* _Do this_
Please copy out the lines of the rows below word for word, from the line containing "name author: (D. Don) Endl." through the line containing "name author: Guill. & Perr.", with both of those lines included.

* _Data extract_
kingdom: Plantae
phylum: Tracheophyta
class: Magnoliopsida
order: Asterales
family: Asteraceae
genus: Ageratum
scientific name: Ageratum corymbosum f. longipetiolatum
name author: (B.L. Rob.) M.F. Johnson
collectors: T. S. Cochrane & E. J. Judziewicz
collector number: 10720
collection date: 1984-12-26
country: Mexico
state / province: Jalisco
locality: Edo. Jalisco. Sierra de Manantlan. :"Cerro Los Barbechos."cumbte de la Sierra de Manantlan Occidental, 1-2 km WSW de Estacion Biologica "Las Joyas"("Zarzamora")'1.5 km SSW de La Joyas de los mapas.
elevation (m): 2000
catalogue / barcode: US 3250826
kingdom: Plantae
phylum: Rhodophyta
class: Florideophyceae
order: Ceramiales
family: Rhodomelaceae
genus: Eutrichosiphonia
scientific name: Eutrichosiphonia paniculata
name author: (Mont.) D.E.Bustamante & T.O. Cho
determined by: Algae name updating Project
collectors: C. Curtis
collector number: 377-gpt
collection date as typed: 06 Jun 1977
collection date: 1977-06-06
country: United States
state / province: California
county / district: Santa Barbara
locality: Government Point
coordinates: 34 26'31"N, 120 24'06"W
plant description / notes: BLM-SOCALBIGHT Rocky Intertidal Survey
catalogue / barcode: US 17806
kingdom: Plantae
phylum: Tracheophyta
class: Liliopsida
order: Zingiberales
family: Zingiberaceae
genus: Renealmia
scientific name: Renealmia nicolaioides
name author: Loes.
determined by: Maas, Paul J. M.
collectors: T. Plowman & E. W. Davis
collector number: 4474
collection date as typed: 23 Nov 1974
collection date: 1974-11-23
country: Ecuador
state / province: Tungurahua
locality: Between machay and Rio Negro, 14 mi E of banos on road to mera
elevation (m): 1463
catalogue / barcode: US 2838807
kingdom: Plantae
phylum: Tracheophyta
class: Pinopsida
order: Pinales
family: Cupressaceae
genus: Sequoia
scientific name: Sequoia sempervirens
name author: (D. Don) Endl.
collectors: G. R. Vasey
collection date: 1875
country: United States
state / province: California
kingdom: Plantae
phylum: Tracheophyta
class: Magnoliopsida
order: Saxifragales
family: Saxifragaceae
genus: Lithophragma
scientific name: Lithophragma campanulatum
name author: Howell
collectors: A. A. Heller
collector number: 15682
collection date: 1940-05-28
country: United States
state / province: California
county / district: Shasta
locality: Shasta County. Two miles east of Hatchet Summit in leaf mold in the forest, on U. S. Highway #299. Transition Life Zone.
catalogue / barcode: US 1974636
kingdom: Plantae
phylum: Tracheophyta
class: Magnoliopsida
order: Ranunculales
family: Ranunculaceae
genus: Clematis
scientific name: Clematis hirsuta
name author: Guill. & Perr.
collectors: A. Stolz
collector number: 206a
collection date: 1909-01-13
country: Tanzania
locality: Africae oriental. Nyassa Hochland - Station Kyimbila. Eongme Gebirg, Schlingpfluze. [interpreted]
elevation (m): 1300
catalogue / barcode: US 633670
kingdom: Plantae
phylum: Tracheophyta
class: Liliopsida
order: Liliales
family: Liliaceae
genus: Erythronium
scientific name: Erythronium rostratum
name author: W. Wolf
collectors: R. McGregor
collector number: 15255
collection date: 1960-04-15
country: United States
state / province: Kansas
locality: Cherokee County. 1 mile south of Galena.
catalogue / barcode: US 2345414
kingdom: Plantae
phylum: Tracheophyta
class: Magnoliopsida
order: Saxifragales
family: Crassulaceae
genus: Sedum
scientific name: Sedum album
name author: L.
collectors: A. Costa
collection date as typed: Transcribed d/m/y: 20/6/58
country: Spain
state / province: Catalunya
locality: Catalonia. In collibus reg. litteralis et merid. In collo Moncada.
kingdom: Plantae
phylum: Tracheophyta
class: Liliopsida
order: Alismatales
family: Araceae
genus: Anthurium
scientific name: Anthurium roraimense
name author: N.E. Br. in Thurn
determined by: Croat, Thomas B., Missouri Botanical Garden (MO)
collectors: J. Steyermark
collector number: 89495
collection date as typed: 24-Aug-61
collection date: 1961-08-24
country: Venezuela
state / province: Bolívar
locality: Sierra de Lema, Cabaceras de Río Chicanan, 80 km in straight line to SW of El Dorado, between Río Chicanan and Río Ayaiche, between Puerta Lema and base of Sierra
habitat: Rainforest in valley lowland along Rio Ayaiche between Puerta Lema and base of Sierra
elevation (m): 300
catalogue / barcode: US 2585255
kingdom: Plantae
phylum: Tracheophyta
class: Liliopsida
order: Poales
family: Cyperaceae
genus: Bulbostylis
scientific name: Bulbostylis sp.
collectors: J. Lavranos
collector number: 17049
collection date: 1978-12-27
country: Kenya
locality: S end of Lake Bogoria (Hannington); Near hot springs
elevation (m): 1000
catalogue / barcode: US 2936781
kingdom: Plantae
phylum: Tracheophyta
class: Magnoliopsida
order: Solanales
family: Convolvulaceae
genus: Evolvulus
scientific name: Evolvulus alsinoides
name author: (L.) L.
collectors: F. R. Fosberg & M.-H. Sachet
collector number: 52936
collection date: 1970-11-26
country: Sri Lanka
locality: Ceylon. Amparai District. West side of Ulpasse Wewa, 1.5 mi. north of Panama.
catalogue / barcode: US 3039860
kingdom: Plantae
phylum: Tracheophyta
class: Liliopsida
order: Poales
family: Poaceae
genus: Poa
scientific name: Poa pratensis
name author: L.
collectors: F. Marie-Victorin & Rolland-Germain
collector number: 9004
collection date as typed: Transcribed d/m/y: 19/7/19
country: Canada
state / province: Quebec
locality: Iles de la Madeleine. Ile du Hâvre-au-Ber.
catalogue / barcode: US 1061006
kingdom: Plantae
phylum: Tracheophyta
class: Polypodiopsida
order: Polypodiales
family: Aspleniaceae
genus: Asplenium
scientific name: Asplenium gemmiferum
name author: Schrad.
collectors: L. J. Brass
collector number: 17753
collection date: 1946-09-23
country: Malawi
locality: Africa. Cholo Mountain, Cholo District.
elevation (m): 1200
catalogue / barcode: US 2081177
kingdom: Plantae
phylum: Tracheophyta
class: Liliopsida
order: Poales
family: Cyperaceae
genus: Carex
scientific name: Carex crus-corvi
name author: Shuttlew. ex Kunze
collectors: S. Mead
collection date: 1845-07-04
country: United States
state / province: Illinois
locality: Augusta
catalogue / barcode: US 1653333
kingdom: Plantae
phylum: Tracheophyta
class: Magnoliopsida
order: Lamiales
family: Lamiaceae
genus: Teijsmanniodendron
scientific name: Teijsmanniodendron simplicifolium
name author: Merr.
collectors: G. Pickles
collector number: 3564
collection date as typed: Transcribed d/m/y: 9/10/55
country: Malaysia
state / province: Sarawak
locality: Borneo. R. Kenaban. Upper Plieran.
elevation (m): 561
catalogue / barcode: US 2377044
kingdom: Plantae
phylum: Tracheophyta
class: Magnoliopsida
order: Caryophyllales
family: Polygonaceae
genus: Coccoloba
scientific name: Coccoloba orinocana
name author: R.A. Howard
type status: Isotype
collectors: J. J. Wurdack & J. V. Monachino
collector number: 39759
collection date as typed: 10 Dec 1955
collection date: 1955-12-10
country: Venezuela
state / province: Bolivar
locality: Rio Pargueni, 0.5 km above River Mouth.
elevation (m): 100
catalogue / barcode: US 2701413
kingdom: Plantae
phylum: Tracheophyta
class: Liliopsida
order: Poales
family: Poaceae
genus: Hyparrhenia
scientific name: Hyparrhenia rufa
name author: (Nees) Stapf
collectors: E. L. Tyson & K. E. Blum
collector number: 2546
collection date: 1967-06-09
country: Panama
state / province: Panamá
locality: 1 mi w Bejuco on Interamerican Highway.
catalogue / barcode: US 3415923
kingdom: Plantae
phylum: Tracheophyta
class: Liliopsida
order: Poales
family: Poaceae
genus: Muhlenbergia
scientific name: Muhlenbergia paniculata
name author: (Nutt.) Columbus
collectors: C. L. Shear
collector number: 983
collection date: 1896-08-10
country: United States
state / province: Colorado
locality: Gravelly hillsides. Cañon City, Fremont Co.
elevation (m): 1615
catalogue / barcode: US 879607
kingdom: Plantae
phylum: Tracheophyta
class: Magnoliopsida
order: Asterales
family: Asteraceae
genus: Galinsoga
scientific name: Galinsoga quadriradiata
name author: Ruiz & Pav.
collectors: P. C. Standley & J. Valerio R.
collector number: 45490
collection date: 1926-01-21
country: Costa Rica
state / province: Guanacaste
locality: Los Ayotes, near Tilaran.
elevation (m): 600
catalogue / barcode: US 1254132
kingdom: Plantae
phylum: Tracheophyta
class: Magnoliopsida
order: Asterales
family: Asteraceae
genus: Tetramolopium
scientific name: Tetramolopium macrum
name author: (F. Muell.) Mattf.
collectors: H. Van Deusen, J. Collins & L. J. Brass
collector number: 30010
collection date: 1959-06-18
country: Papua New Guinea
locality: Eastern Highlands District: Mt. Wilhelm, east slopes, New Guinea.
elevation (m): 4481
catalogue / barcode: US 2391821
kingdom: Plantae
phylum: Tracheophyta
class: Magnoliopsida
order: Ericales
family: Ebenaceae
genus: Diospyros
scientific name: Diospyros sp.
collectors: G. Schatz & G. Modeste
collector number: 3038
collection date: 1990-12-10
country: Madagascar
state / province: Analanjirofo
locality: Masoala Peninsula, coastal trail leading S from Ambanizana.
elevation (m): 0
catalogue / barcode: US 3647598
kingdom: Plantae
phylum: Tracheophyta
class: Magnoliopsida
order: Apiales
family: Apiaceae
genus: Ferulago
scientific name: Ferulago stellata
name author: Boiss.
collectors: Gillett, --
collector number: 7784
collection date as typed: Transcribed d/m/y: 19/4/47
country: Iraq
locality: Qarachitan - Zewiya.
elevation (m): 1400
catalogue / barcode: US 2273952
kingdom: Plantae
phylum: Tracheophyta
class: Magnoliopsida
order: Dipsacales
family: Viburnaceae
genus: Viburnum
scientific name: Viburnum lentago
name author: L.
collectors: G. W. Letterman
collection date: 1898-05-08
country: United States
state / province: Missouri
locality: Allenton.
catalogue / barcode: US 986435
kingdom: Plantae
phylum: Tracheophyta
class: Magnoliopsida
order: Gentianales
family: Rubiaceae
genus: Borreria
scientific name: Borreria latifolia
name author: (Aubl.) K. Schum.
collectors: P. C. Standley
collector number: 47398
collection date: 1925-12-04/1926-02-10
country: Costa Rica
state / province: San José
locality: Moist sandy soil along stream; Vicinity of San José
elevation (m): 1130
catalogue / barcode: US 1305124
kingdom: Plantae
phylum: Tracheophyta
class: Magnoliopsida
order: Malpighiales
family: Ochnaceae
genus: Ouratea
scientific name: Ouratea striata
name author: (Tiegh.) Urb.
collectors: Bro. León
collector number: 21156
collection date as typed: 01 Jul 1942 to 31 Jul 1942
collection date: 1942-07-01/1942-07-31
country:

* _Worked solution_
name author: (D. Don) Endl.
collectors: G. R. Vasey
collection date: 1875
country: United States
state / province: California
kingdom: Plantae
phylum: Tracheophyta
class: Magnoliopsida
order: Saxifragales
family: Saxifragaceae
genus: Lithophragma
scientific name: Lithophragma campanulatum
name author: Howell
collectors: A. A. Heller
collector number: 15682
collection date: 1940-05-28
country: United States
state / province: California
county / district: Shasta
locality: Shasta County. Two miles east of Hatchet Summit in leaf mold in the forest, on U. S. Highway #299. Transition Life Zone.
catalogue / barcode: US 1974636
kingdom: Plantae
phylum: Tracheophyta
class: Magnoliopsida
order: Ranunculales
family: Ranunculaceae
genus: Clematis
scientific name: Clematis hirsuta
name author: Guill. & Perr.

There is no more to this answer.